Here’s the relevant part of the config.

server {
        listen 9091 ssl;
        server_name myname.hoster.org;

        root /var/www/myname.hoster.org;
        index index.html index.htm index.nginx-debian.html;


        ssl on;
        ssl_certificate /etc/letsencrypt/live/myname.hoster.org/fullchain.pem; # managed by Certbot
        ssl_certificate_key /etc/letsencrypt/live/myname.hoster.org/privkey.pem; # managed by Certbot
        add_header Strict-Transport-Security "max-age=31536000; includeSubDomains";

        location / {
                # First attempt to serve request as file, then
                # as directory, then fall back to displaying a 404.
#               proxy_http_version                    1.1;
                proxy_pass                            http://192.168.1.1:8080/;
#               proxy_buffering                       off;
                proxy_set_header Host                 $http_host;
                proxy_set_header X-Real-IP            $remote_addr;
                proxy_set_header X-Forwarded-For      $proxy_add_x_forwarded_for;
                proxy_set_header X-Forwarded-Proto    $scheme;

                auth_basic                            "Username and Password Required";
                auth_basic_user_file                  /etc/nginx/.htpasswd;

                satisfy  any;
                allow    192.168.1.0/24;
                allow    127.0.0.1;
                deny     all;
        }

        location /.well-known/acme-challenge/ {
                root /var/www/myname.hoster.org;
        }
}

KissGe83 · January 13, 2020, 7:06pm

Thank you very much!
The interesting part is that, I can access to my OpenHAB webpage on any platform without any issue. I’m using the certificate, I give the password and it is working smoothly.
The Owntrack the only application which cannot connect

This is my part of the config file:

server {
<------>listen 80;
<------>server_name 192.168.1.101;
<------>location / {
<------>proxy_pass http://192.168.1.101:8080/;
<------>}
<------>}
server {
<------>listen 443 ssl;
<------>server_name mydomain.ddns.net;
    ssl on;
    ssl_certificate /etc/letsencrypt/live/mydomain.ddns.net/fullchain.pem;
    ssl_certificate_key /etc/letsencrypt/live/mydomain.ddns.net/privkey.pem;
    add_header Strict-Transport-Security "max-age=31536000";

    ssl_client_certificate /etc/nginx/root_CA.pem;
    ssl_verify_client on;

<------>location / {
<------>    proxy_pass http://localhost:8080/;
<------>    proxy_set_header Host $http_host;
<------>    proxy_set_header X-Real-IP $remote_addr;
<------>    proxy_set_header X-Forwarded-For $proxy_add_x_forwarded_for;
<------>    proxy_set_header X-Forwarded-Proto $scheme;
<------>    proxy_set_header Upgrade $http_upgrade;
<------>    proxy_set_header Connection "Upgrade";
<------>    satisfy any;
<------>    allow 192.168.1.0/24;
<------>    allow 127.0.0.1;
<------>    deny all;
<------>    auth_basic "Username and Password Required";
<------>    auth_basic_user_file /etc/nginx/.htpasswd;
<------>}

<------>location /.well-known/acme-challenge/ {
<------>    root /var/www/mydomain.ddns.net;
<------>}

}

KissGe83 · January 13, 2020, 7:44pm

I think I found the problem…
Owntracks does not use the Client Certificate which has been installed on my mobile.
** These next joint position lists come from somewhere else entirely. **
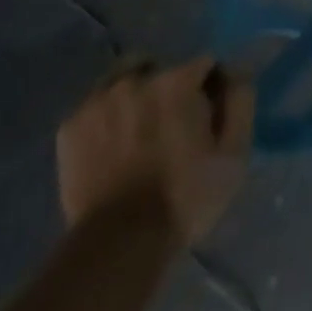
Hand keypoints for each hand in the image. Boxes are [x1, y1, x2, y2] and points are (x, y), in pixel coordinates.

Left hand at [56, 56, 253, 253]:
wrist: (117, 246)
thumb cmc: (184, 198)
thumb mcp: (234, 154)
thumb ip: (240, 101)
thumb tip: (235, 71)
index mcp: (178, 80)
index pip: (205, 65)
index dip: (211, 89)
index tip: (208, 118)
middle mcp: (137, 79)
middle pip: (164, 68)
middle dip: (173, 89)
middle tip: (173, 127)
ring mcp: (98, 100)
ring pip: (126, 78)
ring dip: (138, 94)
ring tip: (141, 129)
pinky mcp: (71, 125)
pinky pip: (97, 104)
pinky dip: (108, 115)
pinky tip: (113, 143)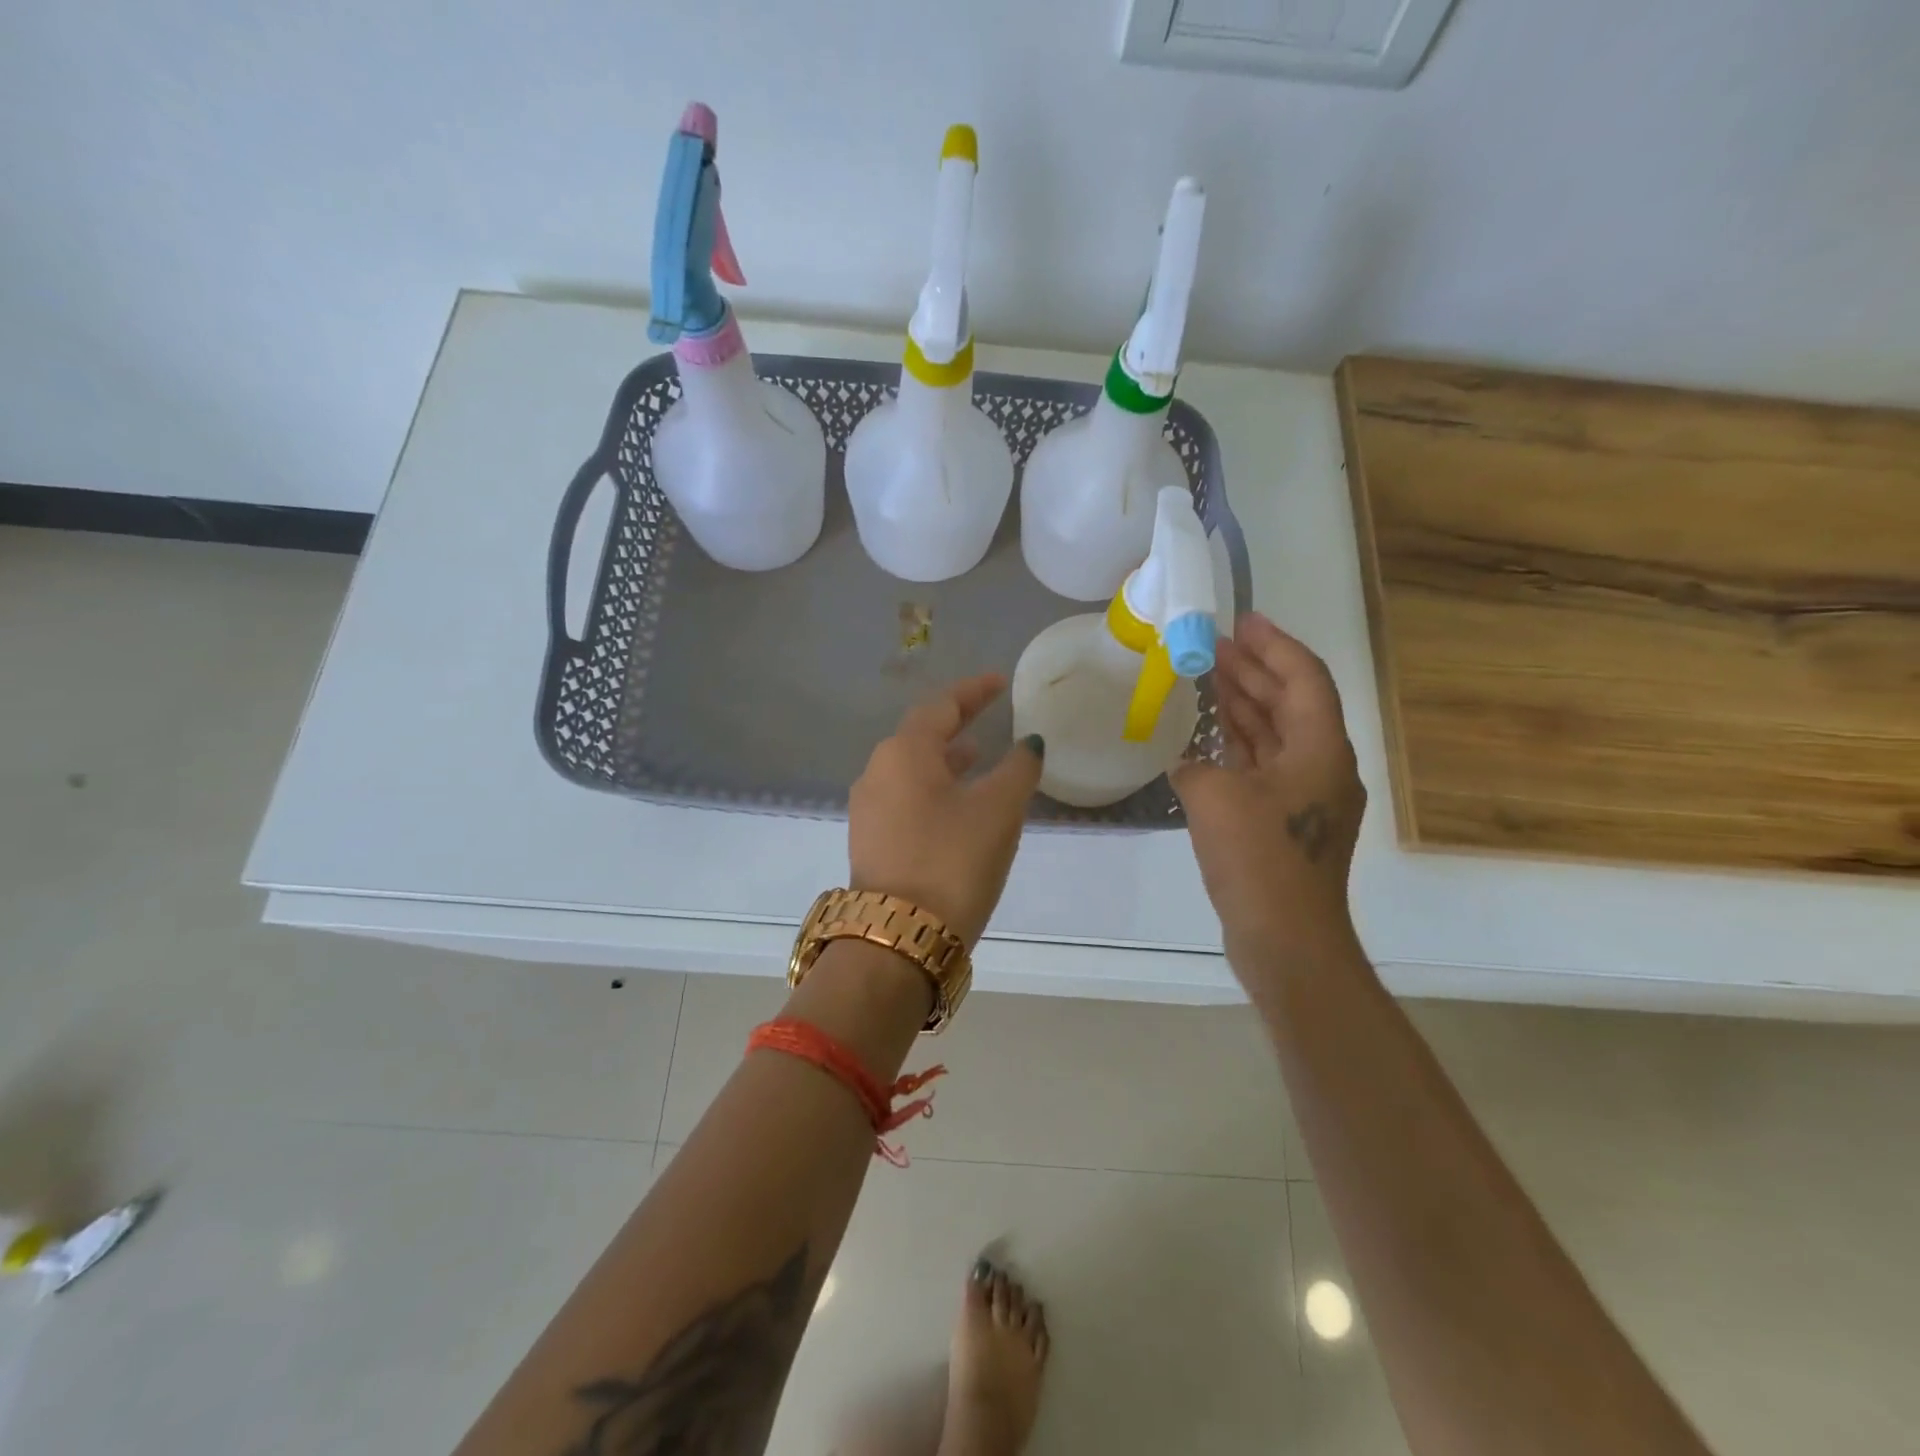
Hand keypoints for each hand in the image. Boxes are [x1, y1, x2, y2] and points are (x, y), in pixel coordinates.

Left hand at [849, 674, 1044, 946]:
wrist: (900, 936)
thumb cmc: (953, 860)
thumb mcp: (998, 810)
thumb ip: (1018, 769)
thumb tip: (1028, 744)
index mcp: (904, 753)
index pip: (941, 706)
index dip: (973, 691)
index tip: (999, 682)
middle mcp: (877, 772)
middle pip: (920, 735)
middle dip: (956, 723)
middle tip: (989, 716)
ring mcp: (868, 809)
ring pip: (911, 769)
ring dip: (945, 759)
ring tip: (978, 758)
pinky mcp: (870, 841)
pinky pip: (905, 797)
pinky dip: (934, 788)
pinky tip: (957, 805)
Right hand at [1172, 614, 1365, 957]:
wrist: (1286, 938)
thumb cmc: (1258, 858)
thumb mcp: (1214, 797)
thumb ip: (1197, 764)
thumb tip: (1193, 763)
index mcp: (1320, 749)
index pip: (1303, 678)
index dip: (1274, 645)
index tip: (1243, 621)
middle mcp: (1322, 766)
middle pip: (1291, 703)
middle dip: (1254, 671)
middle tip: (1215, 645)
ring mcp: (1307, 798)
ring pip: (1277, 735)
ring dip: (1246, 706)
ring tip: (1209, 678)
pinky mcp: (1289, 824)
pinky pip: (1265, 767)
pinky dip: (1240, 747)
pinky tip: (1210, 738)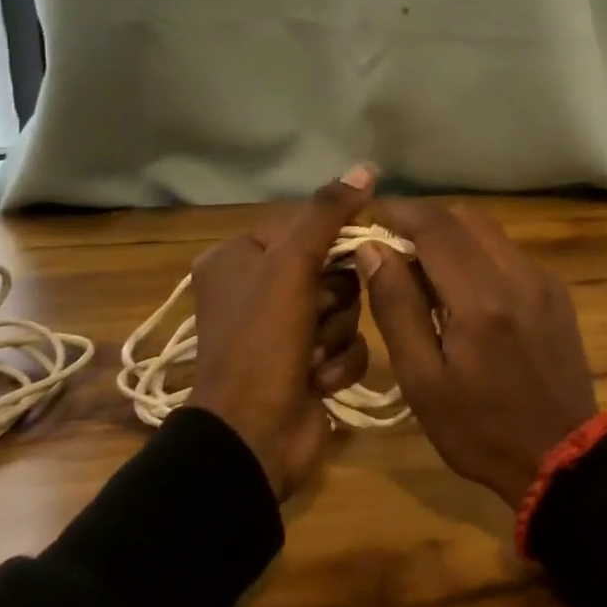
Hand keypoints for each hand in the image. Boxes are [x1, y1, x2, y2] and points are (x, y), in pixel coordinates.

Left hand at [188, 165, 375, 498]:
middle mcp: (257, 290)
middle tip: (317, 313)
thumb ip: (329, 213)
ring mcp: (282, 332)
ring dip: (337, 331)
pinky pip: (345, 343)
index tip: (351, 250)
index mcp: (239, 258)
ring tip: (313, 355)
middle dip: (334, 296)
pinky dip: (339, 361)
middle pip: (330, 267)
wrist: (253, 439)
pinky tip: (319, 379)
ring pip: (343, 306)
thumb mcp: (291, 265)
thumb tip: (367, 167)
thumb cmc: (262, 341)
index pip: (305, 225)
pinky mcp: (306, 365)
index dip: (332, 239)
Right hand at [357, 199, 597, 508]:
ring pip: (490, 230)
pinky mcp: (556, 289)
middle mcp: (518, 274)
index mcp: (482, 299)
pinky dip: (478, 254)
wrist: (562, 455)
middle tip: (393, 247)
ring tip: (424, 271)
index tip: (370, 216)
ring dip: (452, 235)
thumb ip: (397, 307)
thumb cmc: (480, 430)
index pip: (436, 226)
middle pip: (466, 216)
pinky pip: (509, 252)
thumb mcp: (423, 381)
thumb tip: (373, 249)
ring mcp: (543, 279)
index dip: (399, 211)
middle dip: (425, 220)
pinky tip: (464, 291)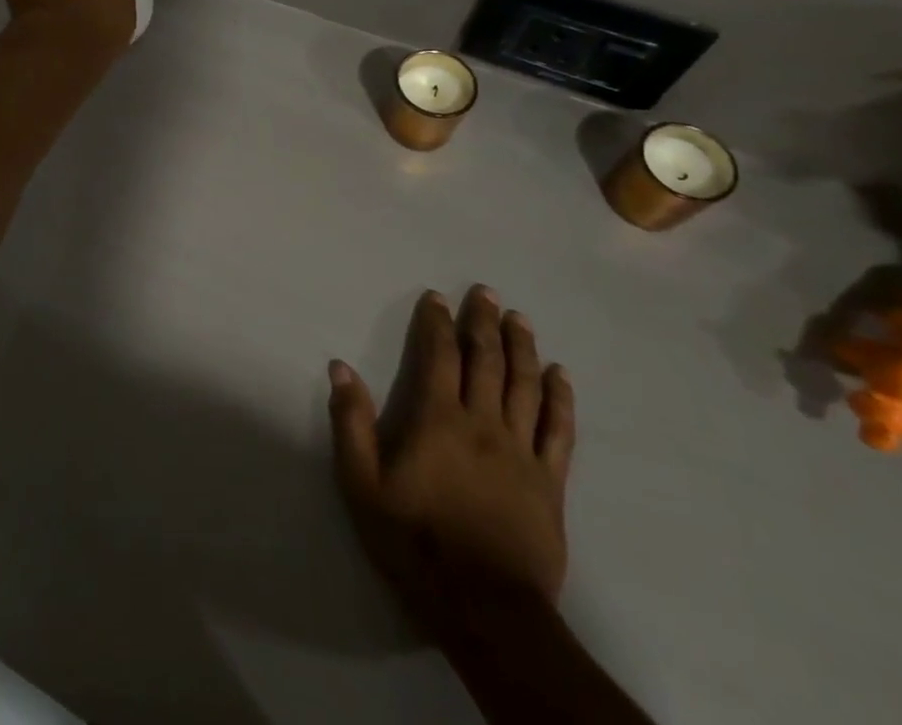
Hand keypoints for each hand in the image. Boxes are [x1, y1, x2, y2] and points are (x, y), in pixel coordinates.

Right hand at [329, 286, 575, 636]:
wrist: (487, 611)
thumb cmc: (416, 543)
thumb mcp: (363, 486)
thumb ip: (351, 423)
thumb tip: (340, 366)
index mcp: (438, 420)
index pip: (439, 356)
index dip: (437, 323)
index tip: (437, 297)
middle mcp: (483, 424)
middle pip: (487, 361)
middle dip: (483, 322)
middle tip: (485, 292)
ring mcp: (521, 452)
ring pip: (525, 386)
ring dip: (522, 347)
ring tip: (519, 318)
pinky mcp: (550, 482)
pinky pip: (560, 431)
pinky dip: (561, 399)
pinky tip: (561, 375)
I switched off the “ssl_client_certificate” function and it is working perfectly now.

The Owntracks manual writes:

Save the certificate to your device in an easy accessible location
Import the certificate into the app (Preferences, Connection, Security, Client certificate, Select) by opening it with the file choser.
The file will be copied to the secure storage location of the app. If the import is successfull, the original file can be removed from the device.
Specify the certificate password (certificates without password are not supported).

The interesting thing is that I do not have any “Security” menu under the Connection…so I cannot setup my client cert.